Exercise prompt:
Copy every line of the listing below word for word, leaving out the pictures.

[Extracted data entries]
— Begin —
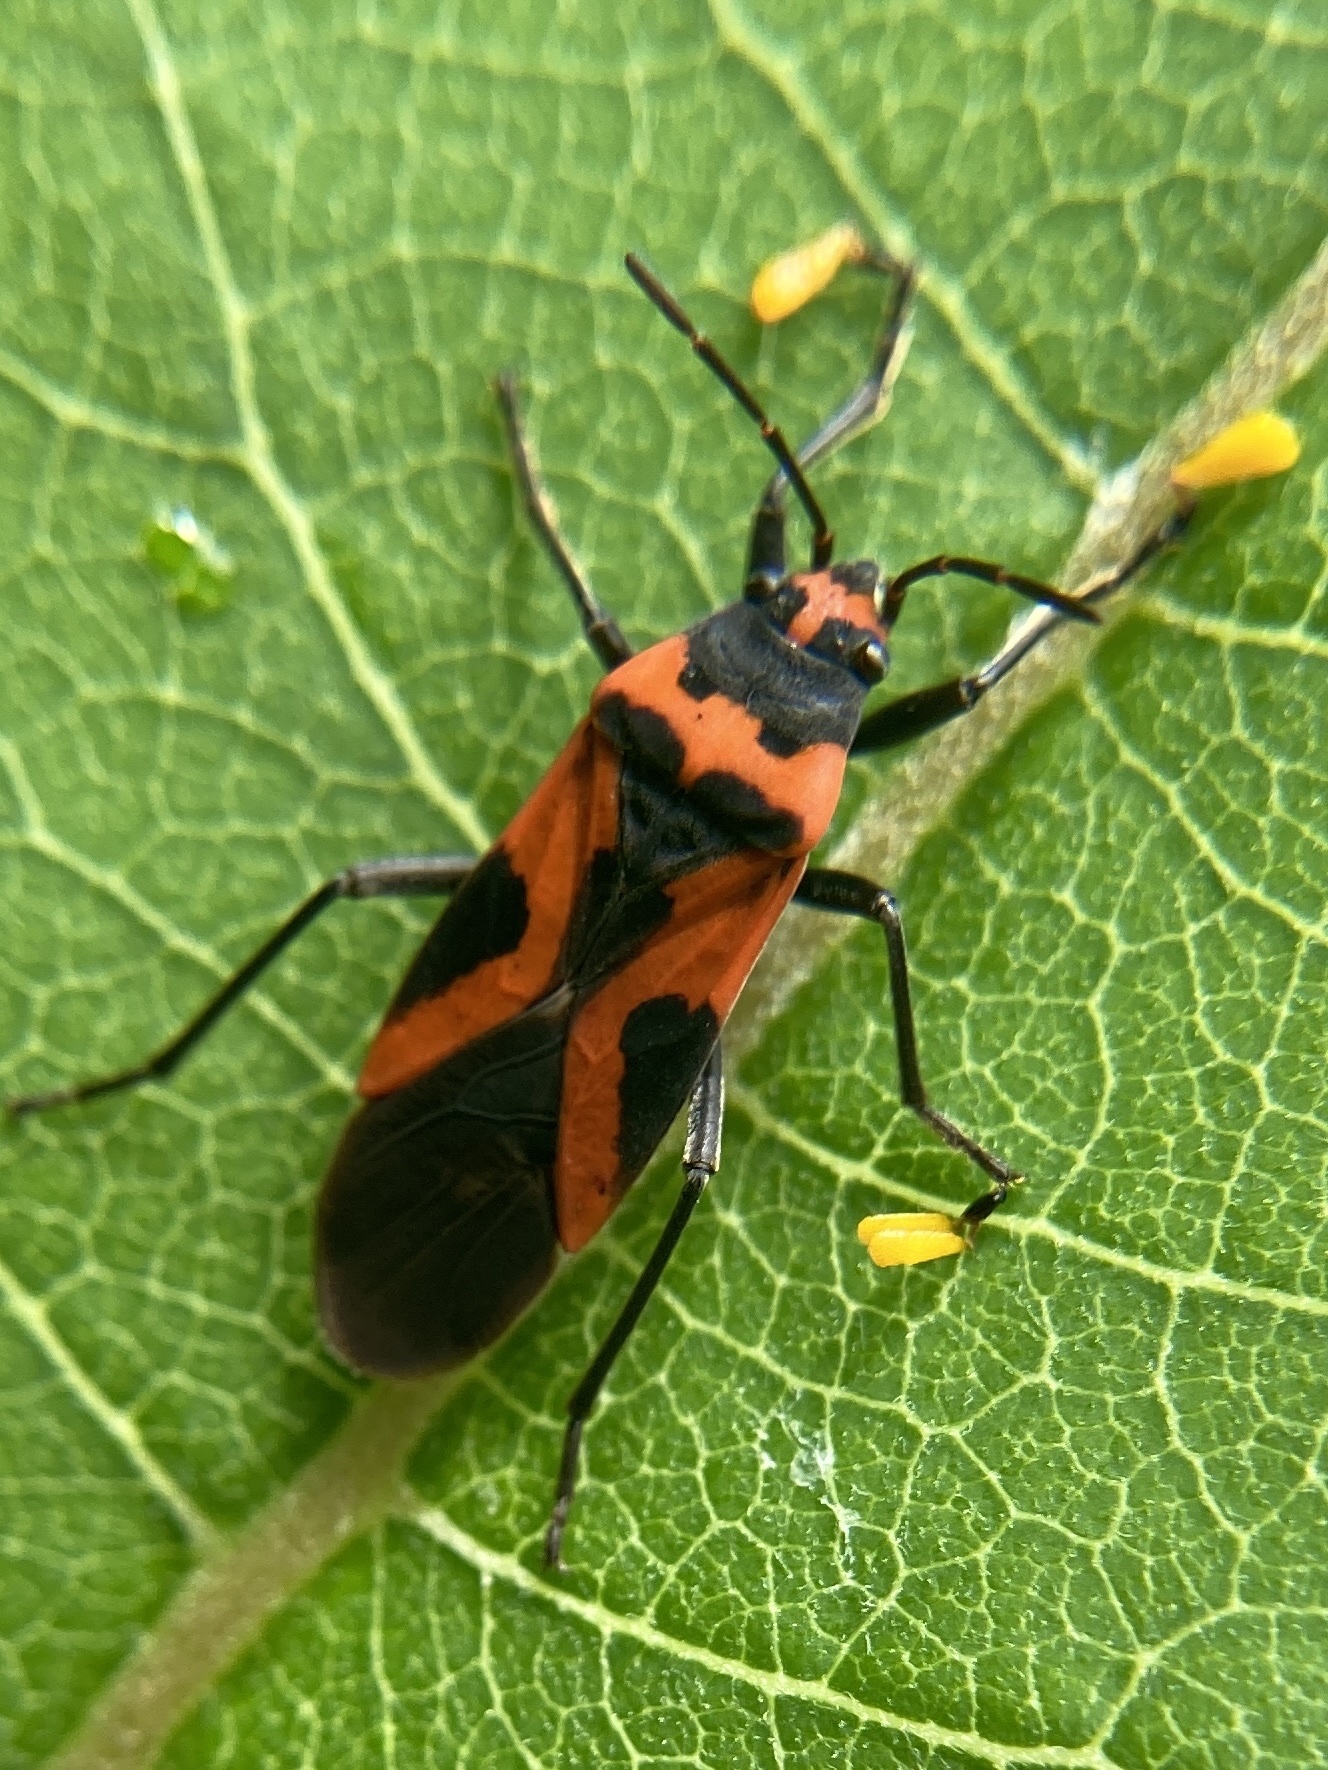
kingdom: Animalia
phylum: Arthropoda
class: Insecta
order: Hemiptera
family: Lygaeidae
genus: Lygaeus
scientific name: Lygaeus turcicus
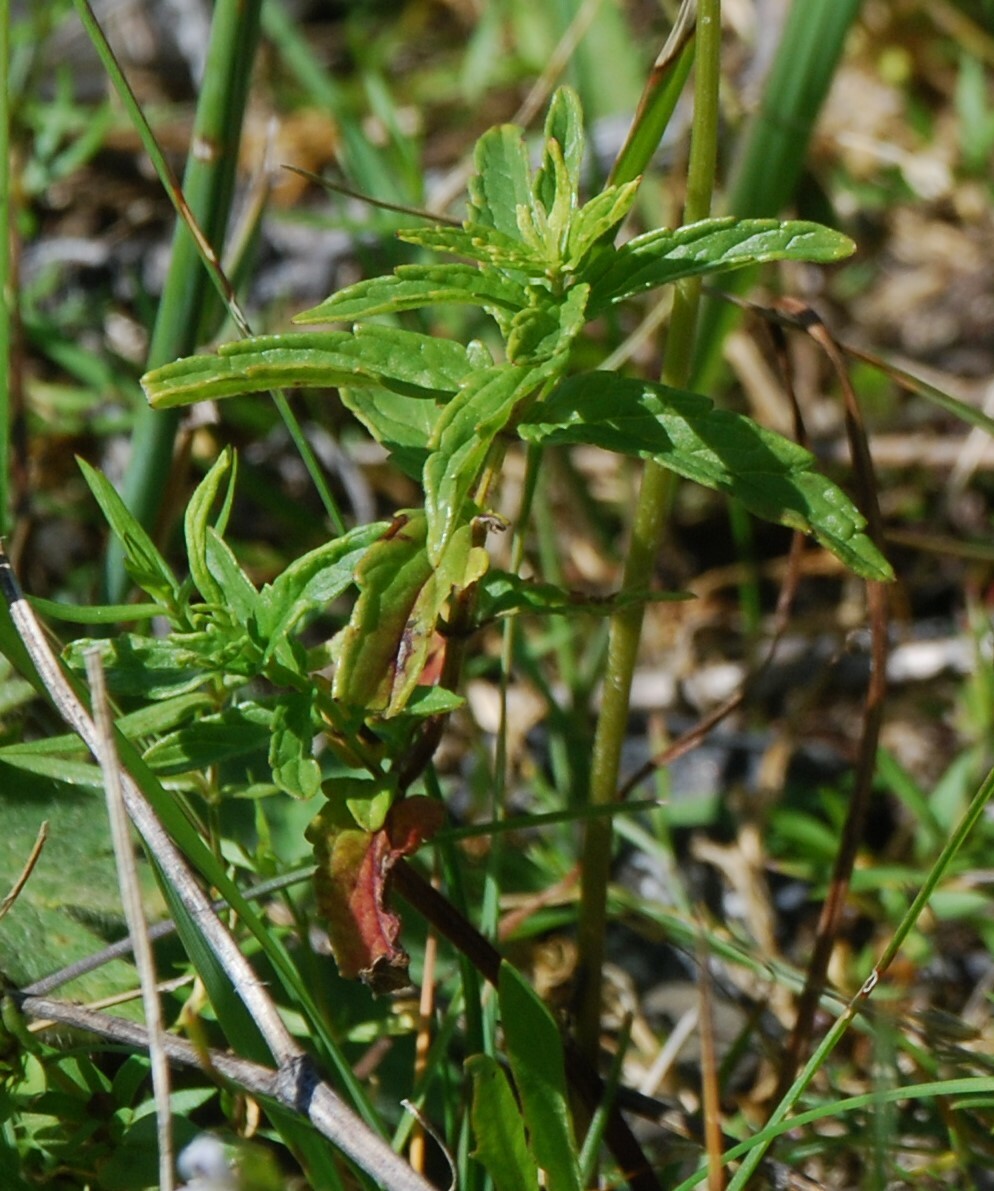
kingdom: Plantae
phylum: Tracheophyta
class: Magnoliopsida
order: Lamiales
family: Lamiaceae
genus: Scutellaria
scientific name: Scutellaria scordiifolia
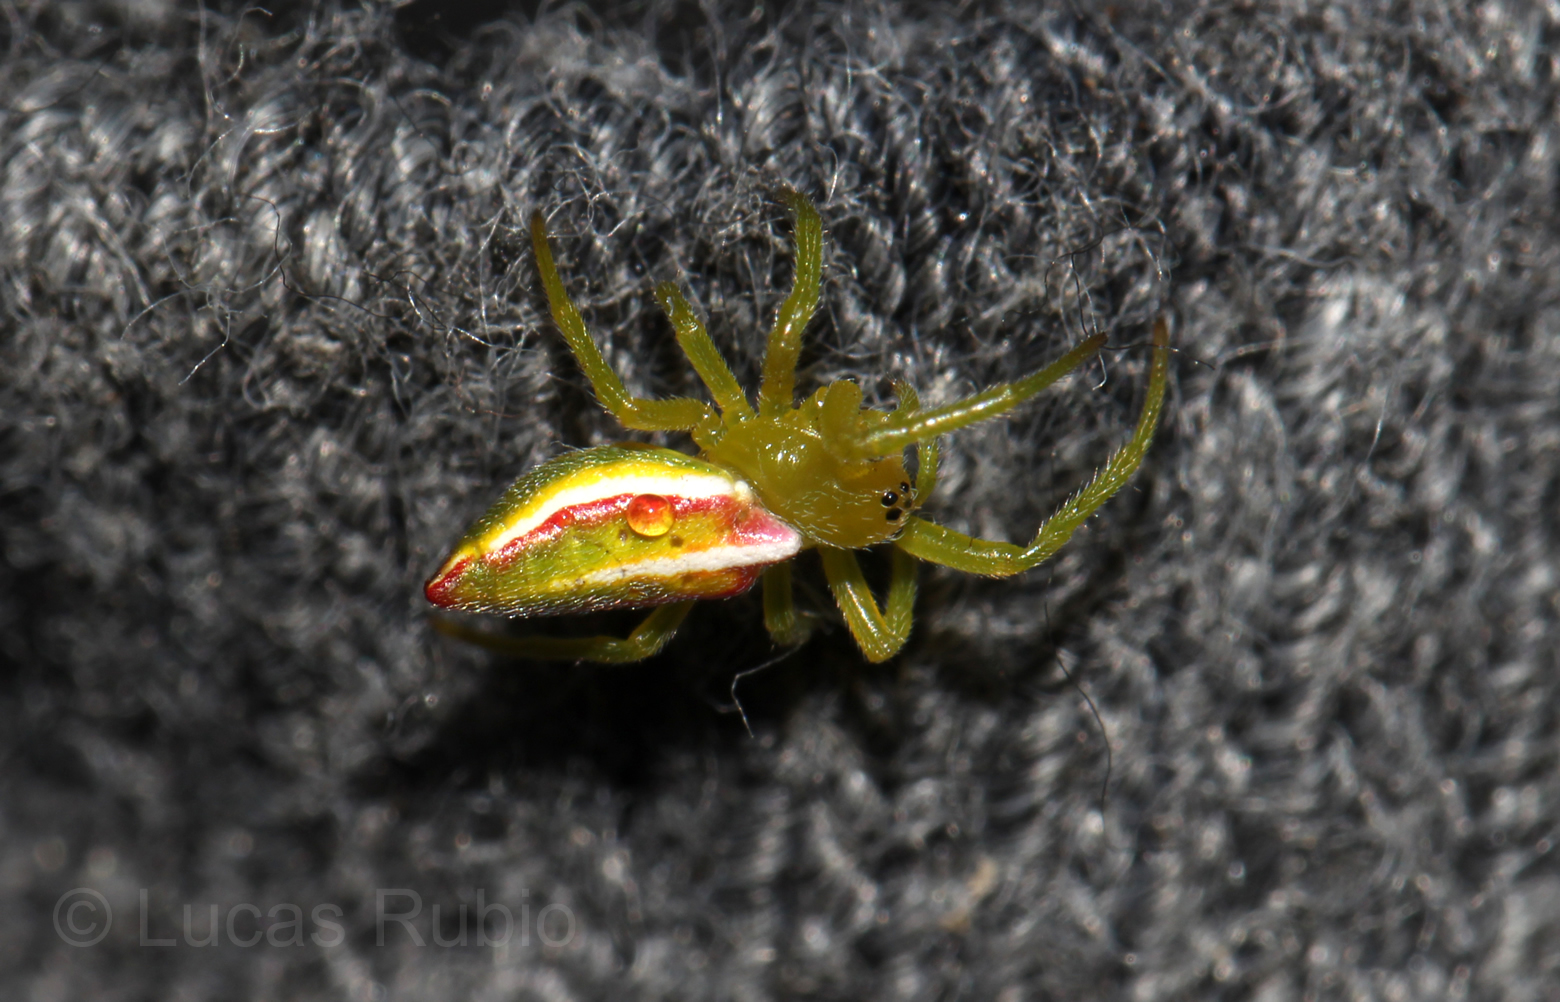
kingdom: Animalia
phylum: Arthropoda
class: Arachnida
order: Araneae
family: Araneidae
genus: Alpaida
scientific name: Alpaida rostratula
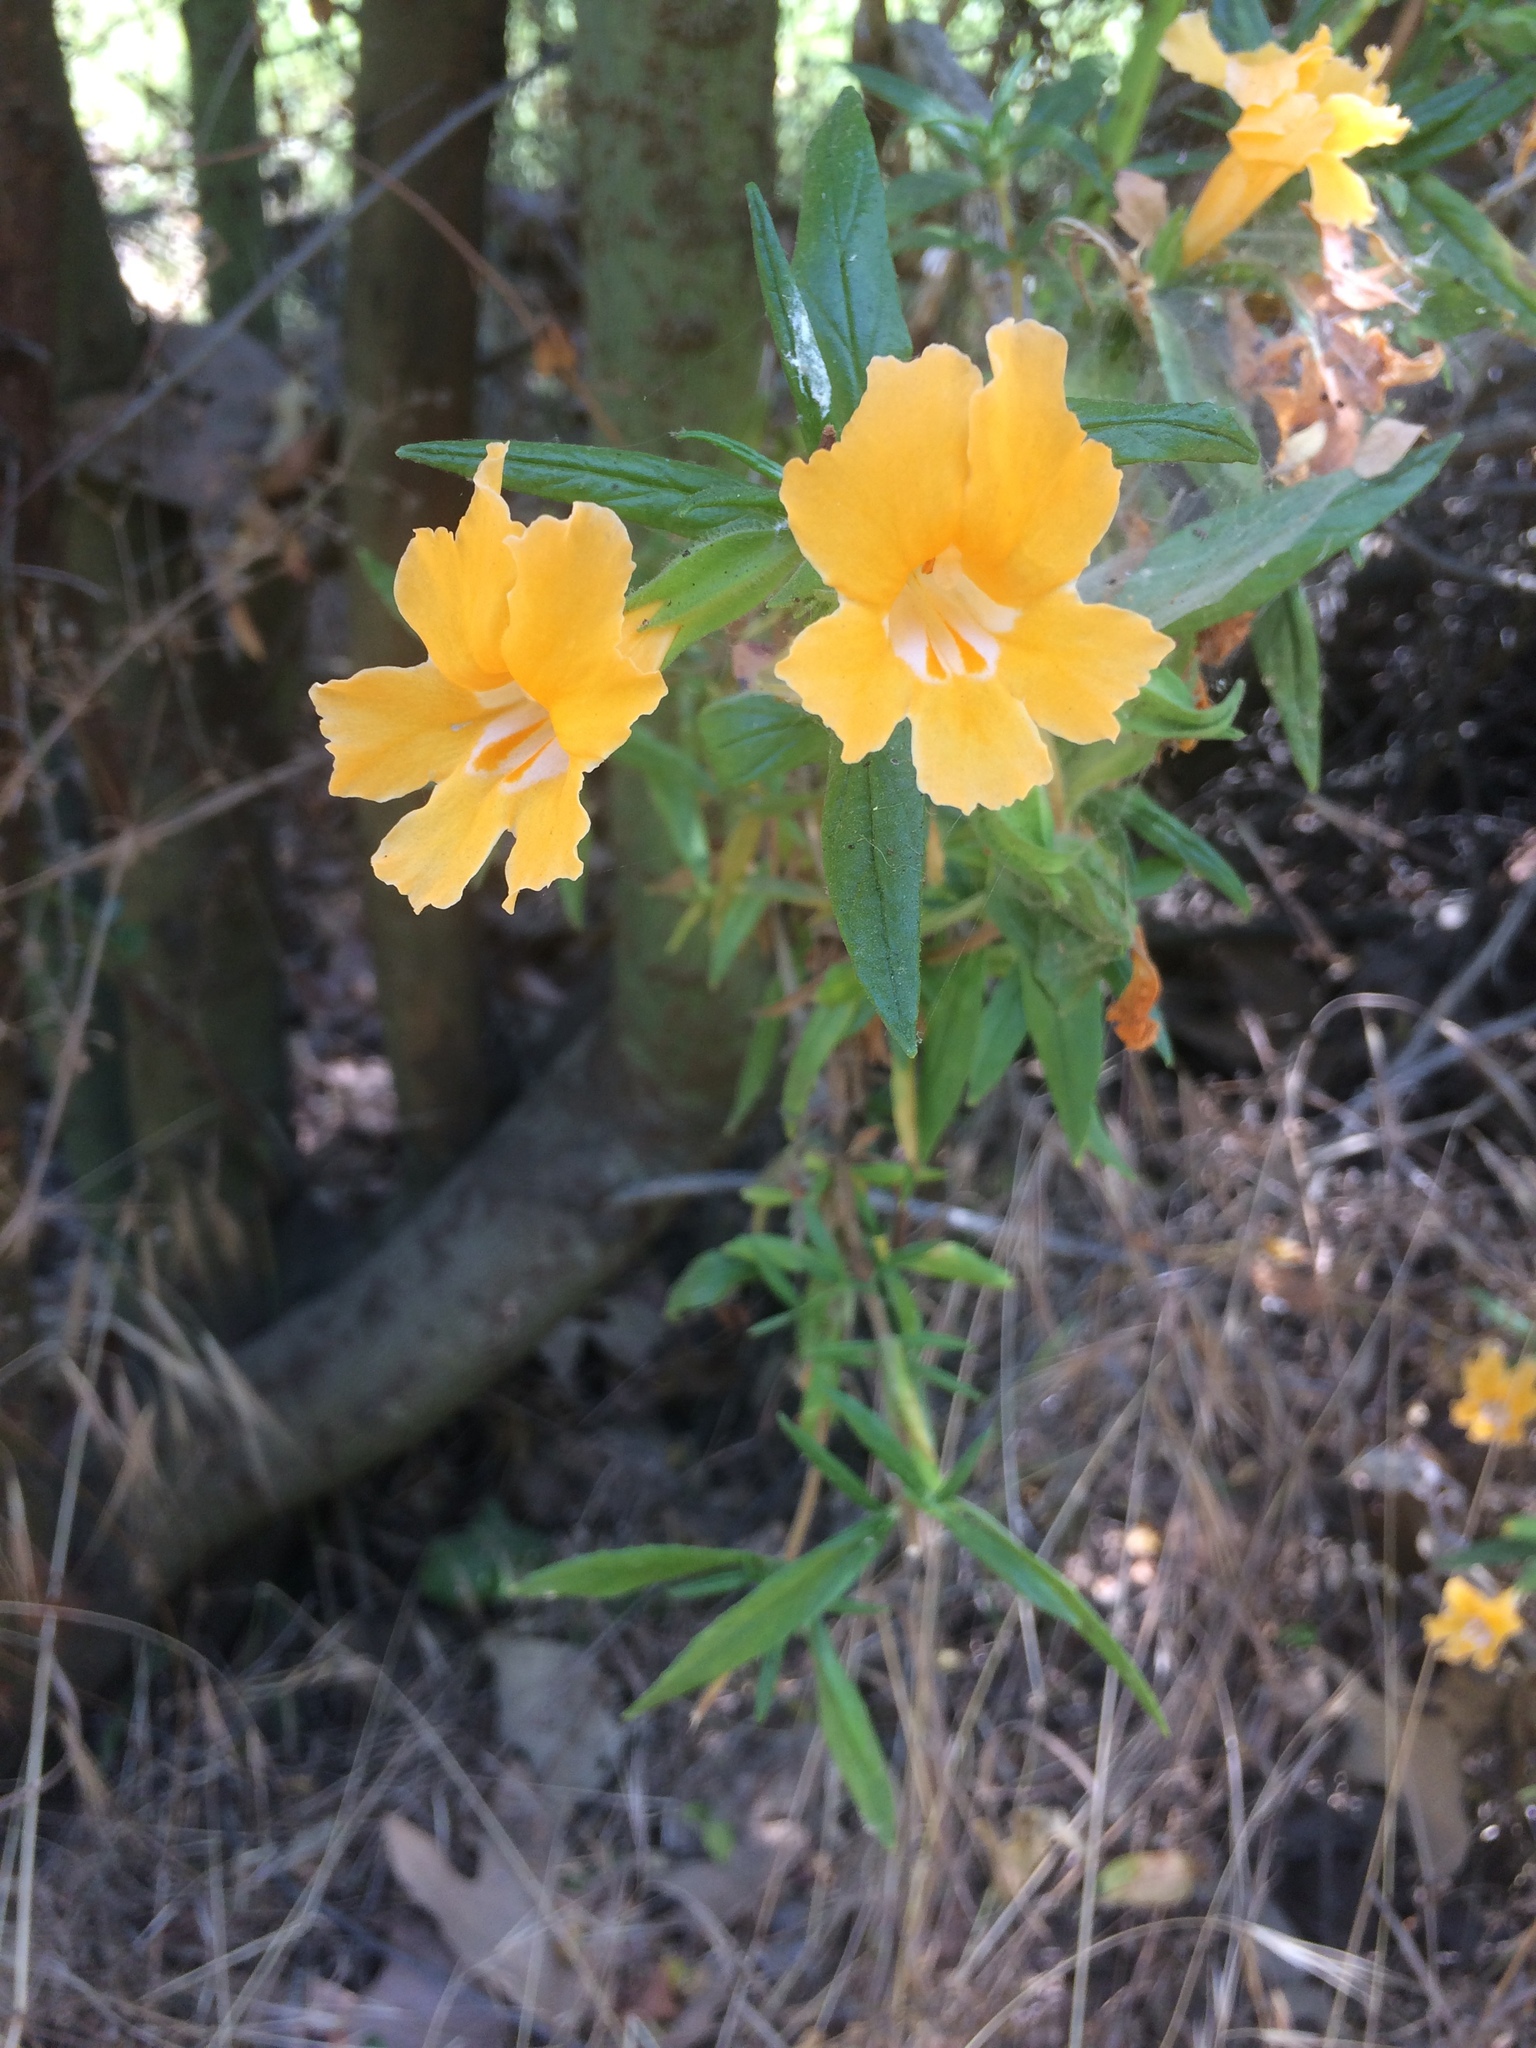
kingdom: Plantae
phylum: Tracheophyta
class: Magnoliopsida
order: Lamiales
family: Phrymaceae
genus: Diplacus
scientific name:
— End —
Response to this task:
kingdom: Animalia
phylum: Arthropoda
class: Insecta
order: Hemiptera
family: Lygaeidae
genus: Lygaeus
scientific name: Lygaeus turcicus
kingdom: Plantae
phylum: Tracheophyta
class: Magnoliopsida
order: Lamiales
family: Lamiaceae
genus: Scutellaria
scientific name: Scutellaria scordiifolia
kingdom: Animalia
phylum: Arthropoda
class: Arachnida
order: Araneae
family: Araneidae
genus: Alpaida
scientific name: Alpaida rostratula
kingdom: Plantae
phylum: Tracheophyta
class: Magnoliopsida
order: Lamiales
family: Phrymaceae
genus: Diplacus
scientific name:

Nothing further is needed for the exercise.